Return the data below unchanged, without images.

Start of Block

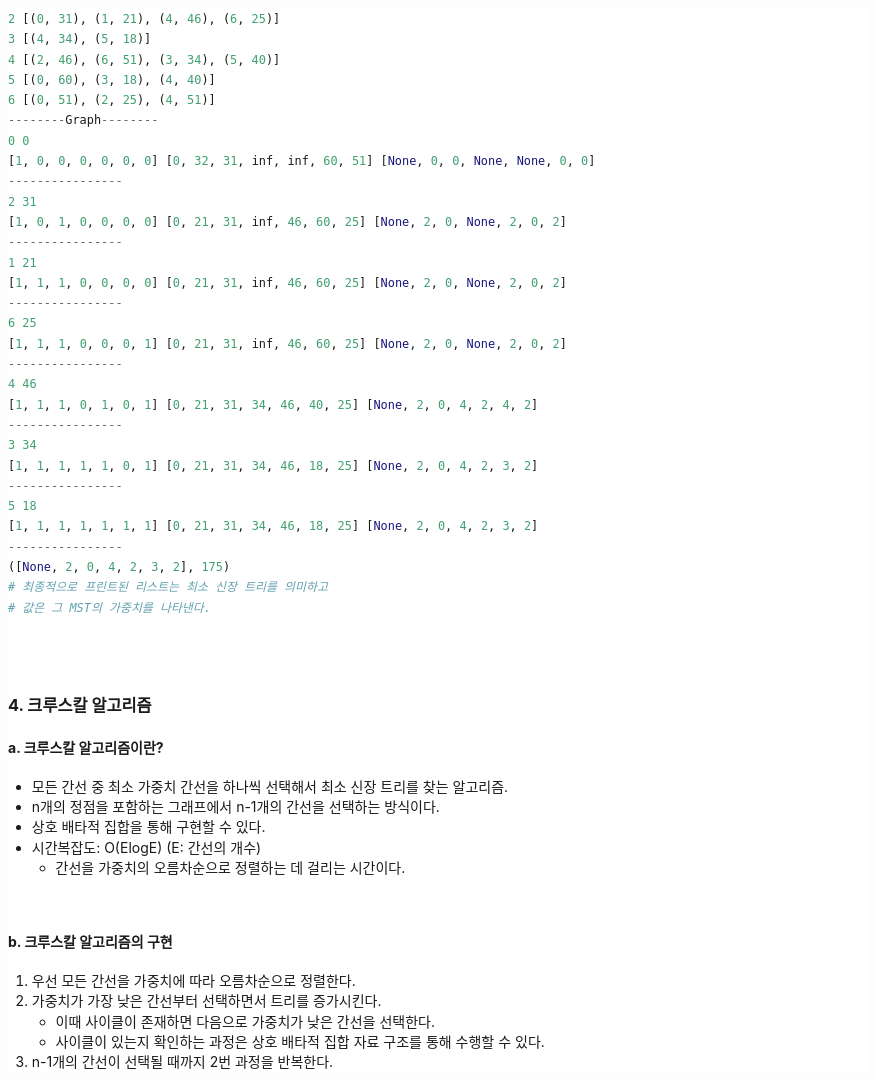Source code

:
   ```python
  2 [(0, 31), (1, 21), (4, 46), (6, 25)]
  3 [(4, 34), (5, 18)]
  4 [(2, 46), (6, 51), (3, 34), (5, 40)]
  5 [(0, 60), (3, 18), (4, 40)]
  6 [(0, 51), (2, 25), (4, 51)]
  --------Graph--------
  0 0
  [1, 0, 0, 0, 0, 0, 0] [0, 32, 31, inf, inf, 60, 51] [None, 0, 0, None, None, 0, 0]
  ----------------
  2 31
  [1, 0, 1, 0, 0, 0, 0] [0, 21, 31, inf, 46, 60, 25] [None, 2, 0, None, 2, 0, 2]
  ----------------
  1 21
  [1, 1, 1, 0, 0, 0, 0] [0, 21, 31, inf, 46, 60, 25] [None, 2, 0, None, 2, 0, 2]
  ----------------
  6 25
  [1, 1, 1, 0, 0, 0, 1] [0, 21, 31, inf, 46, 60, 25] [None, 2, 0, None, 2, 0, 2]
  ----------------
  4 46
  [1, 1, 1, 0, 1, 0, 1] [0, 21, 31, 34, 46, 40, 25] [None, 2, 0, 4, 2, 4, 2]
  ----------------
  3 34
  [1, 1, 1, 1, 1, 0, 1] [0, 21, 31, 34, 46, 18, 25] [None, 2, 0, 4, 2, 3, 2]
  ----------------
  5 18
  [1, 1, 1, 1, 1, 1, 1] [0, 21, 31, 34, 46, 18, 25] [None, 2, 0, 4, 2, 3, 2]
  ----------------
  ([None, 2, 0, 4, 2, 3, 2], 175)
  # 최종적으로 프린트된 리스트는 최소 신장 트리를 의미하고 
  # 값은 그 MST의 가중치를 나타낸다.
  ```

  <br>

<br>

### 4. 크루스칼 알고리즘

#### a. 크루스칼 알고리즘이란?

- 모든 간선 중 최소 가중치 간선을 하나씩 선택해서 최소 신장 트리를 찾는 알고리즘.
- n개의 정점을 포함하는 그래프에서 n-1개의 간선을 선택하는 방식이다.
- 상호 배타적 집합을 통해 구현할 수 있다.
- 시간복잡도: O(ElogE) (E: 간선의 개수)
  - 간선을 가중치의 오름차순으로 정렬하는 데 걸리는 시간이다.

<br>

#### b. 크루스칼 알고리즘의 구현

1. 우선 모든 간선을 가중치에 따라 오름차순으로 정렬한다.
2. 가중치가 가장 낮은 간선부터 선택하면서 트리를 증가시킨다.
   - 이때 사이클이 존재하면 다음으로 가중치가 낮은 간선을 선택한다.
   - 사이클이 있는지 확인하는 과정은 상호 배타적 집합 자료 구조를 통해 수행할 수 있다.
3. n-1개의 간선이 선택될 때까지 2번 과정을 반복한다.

End of Block

Answer box |
Source code

:
   ```python
  2 [(0, 31), (1, 21), (4, 46), (6, 25)]
  3 [(4, 34), (5, 18)]
  4 [(2, 46), (6, 51), (3, 34), (5, 40)]
  5 [(0, 60), (3, 18), (4, 40)]
  6 [(0, 51), (2, 25), (4, 51)]
  --------Graph--------
  0 0
  [1, 0, 0, 0, 0, 0, 0] [0, 32, 31, inf, inf, 60, 51] [None, 0, 0, None, None, 0, 0]
  ----------------
  2 31
  [1, 0, 1, 0, 0, 0, 0] [0, 21, 31, inf, 46, 60, 25] [None, 2, 0, None, 2, 0, 2]
  ----------------
  1 21
  [1, 1, 1, 0, 0, 0, 0] [0, 21, 31, inf, 46, 60, 25] [None, 2, 0, None, 2, 0, 2]
  ----------------
  6 25
  [1, 1, 1, 0, 0, 0, 1] [0, 21, 31, inf, 46, 60, 25] [None, 2, 0, None, 2, 0, 2]
  ----------------
  4 46
  [1, 1, 1, 0, 1, 0, 1] [0, 21, 31, 34, 46, 40, 25] [None, 2, 0, 4, 2, 4, 2]
  ----------------
  3 34
  [1, 1, 1, 1, 1, 0, 1] [0, 21, 31, 34, 46, 18, 25] [None, 2, 0, 4, 2, 3, 2]
  ----------------
  5 18
  [1, 1, 1, 1, 1, 1, 1] [0, 21, 31, 34, 46, 18, 25] [None, 2, 0, 4, 2, 3, 2]
  ----------------
  ([None, 2, 0, 4, 2, 3, 2], 175)
  # 최종적으로 프린트된 리스트는 최소 신장 트리를 의미하고 
  # 값은 그 MST의 가중치를 나타낸다.
  ```

  <br>

<br>

### 4. 크루스칼 알고리즘

#### a. 크루스칼 알고리즘이란?

- 모든 간선 중 최소 가중치 간선을 하나씩 선택해서 최소 신장 트리를 찾는 알고리즘.
- n개의 정점을 포함하는 그래프에서 n-1개의 간선을 선택하는 방식이다.
- 상호 배타적 집합을 통해 구현할 수 있다.
- 시간복잡도: O(ElogE) (E: 간선의 개수)
  - 간선을 가중치의 오름차순으로 정렬하는 데 걸리는 시간이다.

<br>

#### b. 크루스칼 알고리즘의 구현

1. 우선 모든 간선을 가중치에 따라 오름차순으로 정렬한다.
2. 가중치가 가장 낮은 간선부터 선택하면서 트리를 증가시킨다.
   - 이때 사이클이 존재하면 다음으로 가중치가 낮은 간선을 선택한다.
   - 사이클이 있는지 확인하는 과정은 상호 배타적 집합 자료 구조를 통해 수행할 수 있다.
3. n-1개의 간선이 선택될 때까지 2번 과정을 반복한다.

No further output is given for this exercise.